Dataset excerpts:
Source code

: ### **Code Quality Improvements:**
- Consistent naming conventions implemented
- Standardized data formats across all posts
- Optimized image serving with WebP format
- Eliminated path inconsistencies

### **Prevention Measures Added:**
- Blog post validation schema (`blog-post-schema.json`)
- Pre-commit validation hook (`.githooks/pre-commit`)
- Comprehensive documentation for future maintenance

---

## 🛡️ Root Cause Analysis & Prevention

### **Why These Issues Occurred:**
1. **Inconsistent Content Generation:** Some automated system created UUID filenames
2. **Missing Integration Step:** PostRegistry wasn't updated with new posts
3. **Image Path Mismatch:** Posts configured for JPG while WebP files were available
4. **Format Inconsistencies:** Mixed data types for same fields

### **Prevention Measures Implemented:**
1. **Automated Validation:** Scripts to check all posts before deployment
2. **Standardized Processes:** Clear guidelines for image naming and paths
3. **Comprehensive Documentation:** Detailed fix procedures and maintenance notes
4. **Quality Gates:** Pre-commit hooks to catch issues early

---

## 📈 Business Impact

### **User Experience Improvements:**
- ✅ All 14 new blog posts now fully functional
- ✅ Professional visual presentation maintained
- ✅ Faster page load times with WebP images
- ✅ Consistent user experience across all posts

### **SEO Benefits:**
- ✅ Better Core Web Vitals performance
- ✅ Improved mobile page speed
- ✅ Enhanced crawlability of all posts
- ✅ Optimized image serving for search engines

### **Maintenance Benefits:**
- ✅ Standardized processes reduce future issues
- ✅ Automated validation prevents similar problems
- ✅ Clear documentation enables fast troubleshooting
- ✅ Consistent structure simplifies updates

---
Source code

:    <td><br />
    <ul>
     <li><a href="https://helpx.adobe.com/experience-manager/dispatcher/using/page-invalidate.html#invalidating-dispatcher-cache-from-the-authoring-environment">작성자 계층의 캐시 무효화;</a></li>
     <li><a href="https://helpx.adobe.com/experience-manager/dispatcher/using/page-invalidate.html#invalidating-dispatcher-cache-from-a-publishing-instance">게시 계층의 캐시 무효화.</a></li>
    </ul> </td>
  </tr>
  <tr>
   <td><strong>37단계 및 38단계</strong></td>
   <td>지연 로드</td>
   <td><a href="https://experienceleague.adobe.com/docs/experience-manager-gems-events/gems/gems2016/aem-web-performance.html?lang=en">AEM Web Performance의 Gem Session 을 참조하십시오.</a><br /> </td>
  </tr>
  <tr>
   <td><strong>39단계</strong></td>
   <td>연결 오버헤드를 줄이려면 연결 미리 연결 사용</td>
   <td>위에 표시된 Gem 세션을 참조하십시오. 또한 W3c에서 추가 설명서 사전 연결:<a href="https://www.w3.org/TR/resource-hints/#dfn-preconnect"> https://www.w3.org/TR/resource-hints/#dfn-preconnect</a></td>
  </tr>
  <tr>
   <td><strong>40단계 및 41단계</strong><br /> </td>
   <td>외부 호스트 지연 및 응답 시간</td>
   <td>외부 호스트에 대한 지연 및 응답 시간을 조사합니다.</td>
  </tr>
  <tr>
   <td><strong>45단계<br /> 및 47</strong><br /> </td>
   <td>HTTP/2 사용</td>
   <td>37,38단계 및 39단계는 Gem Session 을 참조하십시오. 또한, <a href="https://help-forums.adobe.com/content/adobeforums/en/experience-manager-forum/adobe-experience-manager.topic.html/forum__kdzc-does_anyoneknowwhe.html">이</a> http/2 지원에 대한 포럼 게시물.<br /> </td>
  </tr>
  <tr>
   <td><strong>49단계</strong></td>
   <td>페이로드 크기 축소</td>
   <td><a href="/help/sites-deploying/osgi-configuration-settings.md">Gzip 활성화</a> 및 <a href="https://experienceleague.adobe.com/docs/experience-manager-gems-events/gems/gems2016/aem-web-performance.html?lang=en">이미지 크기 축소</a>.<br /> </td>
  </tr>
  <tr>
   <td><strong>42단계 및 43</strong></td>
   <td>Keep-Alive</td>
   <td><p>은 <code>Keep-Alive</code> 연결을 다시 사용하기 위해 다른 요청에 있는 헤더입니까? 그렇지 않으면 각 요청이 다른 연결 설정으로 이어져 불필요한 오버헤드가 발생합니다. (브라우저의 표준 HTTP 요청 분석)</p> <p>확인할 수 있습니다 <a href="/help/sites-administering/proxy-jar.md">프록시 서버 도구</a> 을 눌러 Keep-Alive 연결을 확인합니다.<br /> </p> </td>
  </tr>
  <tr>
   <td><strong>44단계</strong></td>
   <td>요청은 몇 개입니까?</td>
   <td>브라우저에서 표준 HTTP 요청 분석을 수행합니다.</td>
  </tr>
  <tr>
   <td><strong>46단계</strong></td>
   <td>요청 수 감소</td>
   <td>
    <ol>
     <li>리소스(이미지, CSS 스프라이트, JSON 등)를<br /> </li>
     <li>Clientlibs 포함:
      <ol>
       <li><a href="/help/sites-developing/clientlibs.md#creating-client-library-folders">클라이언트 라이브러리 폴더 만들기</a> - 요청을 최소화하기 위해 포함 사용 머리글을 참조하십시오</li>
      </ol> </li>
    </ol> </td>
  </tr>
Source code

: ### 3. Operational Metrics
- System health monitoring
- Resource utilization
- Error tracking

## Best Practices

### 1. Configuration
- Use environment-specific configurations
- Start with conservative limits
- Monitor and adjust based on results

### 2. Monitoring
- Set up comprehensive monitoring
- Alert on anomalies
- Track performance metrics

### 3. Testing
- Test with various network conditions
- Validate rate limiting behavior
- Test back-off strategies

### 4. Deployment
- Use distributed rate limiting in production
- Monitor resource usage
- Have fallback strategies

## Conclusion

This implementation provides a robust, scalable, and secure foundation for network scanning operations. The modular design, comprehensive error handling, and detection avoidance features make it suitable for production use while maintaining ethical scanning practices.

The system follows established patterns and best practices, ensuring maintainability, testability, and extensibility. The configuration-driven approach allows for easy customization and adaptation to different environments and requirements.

DIRECTIVE → Write out exactly the lines above from the line with "1. **Inconsistent Content" through the line with "- ✅ Professional", both of them included, and leave out all other lines.

RESULT OF THE EXERCISE →
1. **Inconsistent Content Generation:** Some automated system created UUID filenames
2. **Missing Integration Step:** PostRegistry wasn't updated with new posts
3. **Image Path Mismatch:** Posts configured for JPG while WebP files were available
4. **Format Inconsistencies:** Mixed data types for same fields

### **Prevention Measures Implemented:**
1. **Automated Validation:** Scripts to check all posts before deployment
2. **Standardized Processes:** Clear guidelines for image naming and paths
3. **Comprehensive Documentation:** Detailed fix procedures and maintenance notes
4. **Quality Gates:** Pre-commit hooks to catch issues early

---

## 📈 Business Impact

### **User Experience Improvements:**
- ✅ All 14 new blog posts now fully functional
- ✅ Professional visual presentation maintained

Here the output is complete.